The curriculum unit, Discovering Peace (K–4), is designed to help elementary students, particularly ESL students, explore the concept of peace and their feelings about it. In the first lesson, The Quilt Story (K–4), students use the book "The Quilt Story" to explore the places where they find peace—whether at school, with their family or in their neighborhood, country or world. Students act out various parts of the book using pantomime skills and build word recognition and understanding as they explore the concept of peace and their own feelings about it.

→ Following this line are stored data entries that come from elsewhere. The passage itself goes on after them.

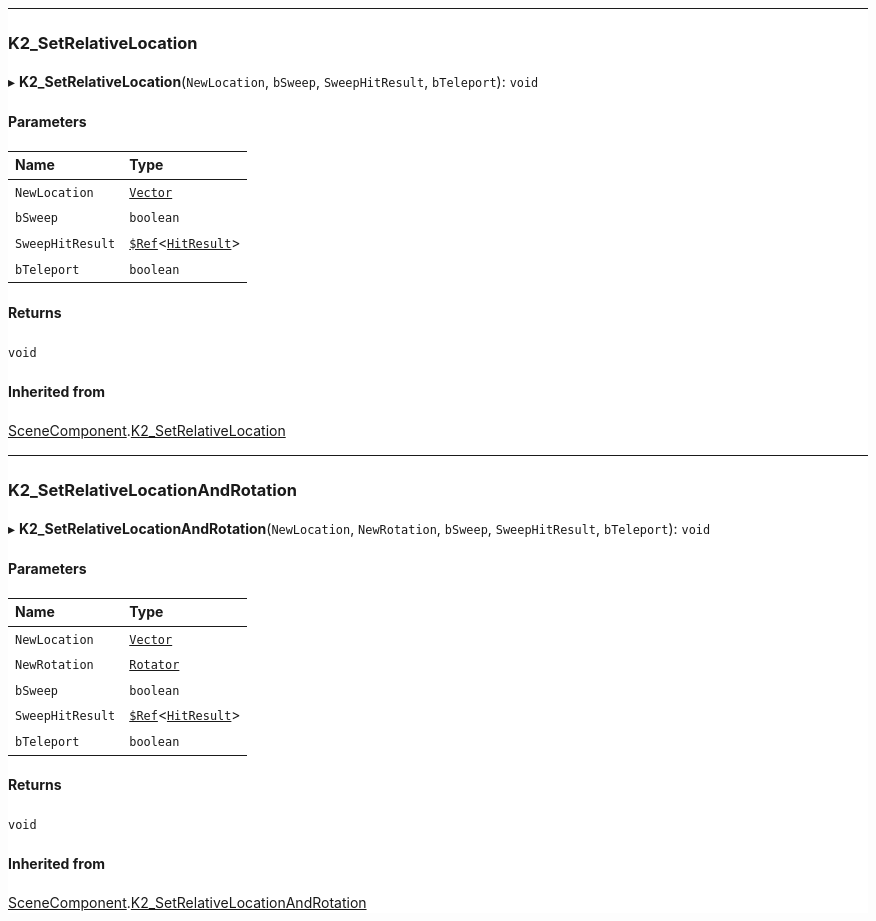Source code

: ___

### K2\_SetRelativeLocation

▸ **K2_SetRelativeLocation**(`NewLocation`, `bSweep`, `SweepHitResult`, `bTeleport`): `void`

#### Parameters

| Name | Type |
| :------ | :------ |
| `NewLocation` | [`Vector`](ue_ue_s.Vector.md) |
| `bSweep` | `boolean` |
| `SweepHitResult` | [`$Ref`](../interfaces/puerts._Ref.md)<[`HitResult`](ue_ue.HitResult.md)\> |
| `bTeleport` | `boolean` |

#### Returns

`void`

#### Inherited from

[SceneComponent](ue_ue.SceneComponent.md).[K2_SetRelativeLocation](ue_ue.SceneComponent.md#k2_setrelativelocation)

___

### K2\_SetRelativeLocationAndRotation

▸ **K2_SetRelativeLocationAndRotation**(`NewLocation`, `NewRotation`, `bSweep`, `SweepHitResult`, `bTeleport`): `void`

#### Parameters

| Name | Type |
| :------ | :------ |
| `NewLocation` | [`Vector`](ue_ue_s.Vector.md) |
| `NewRotation` | [`Rotator`](ue_ue_s.Rotator.md) |
| `bSweep` | `boolean` |
| `SweepHitResult` | [`$Ref`](../interfaces/puerts._Ref.md)<[`HitResult`](ue_ue.HitResult.md)\> |
| `bTeleport` | `boolean` |

#### Returns

`void`

#### Inherited from

[SceneComponent](ue_ue.SceneComponent.md).[K2_SetRelativeLocationAndRotation](ue_ue.SceneComponent.md#k2_setrelativelocationandrotation)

In both Family and Friendship in Quilts (K–2) and Stories in Quilts (K–2), students recognize how people of different cultures and time periods have used cloth-based art forms to pass down their traditions and history. The lesson is designed to heighten students' awareness of how quilts have reflected and continue to reflect the lives of the people who create them and of how quilts record the cultural history of a particular place and time.
Parts of a Square (3–5) is a multi-lesson unit in which students investigate fractional parts of the whole and use translation, reflection, rotation and line symmetry to make four-part quilt squares. Students work independently and together in teams to create designs and then use "flips, slides and turns" to replicate the designs and color fractional parts. Teams of students then create paper quilts from their design squares and present the quilt designs to the class. The teams analyze the different quilt designs and discuss the numerical and geometrical similarities and differences among them.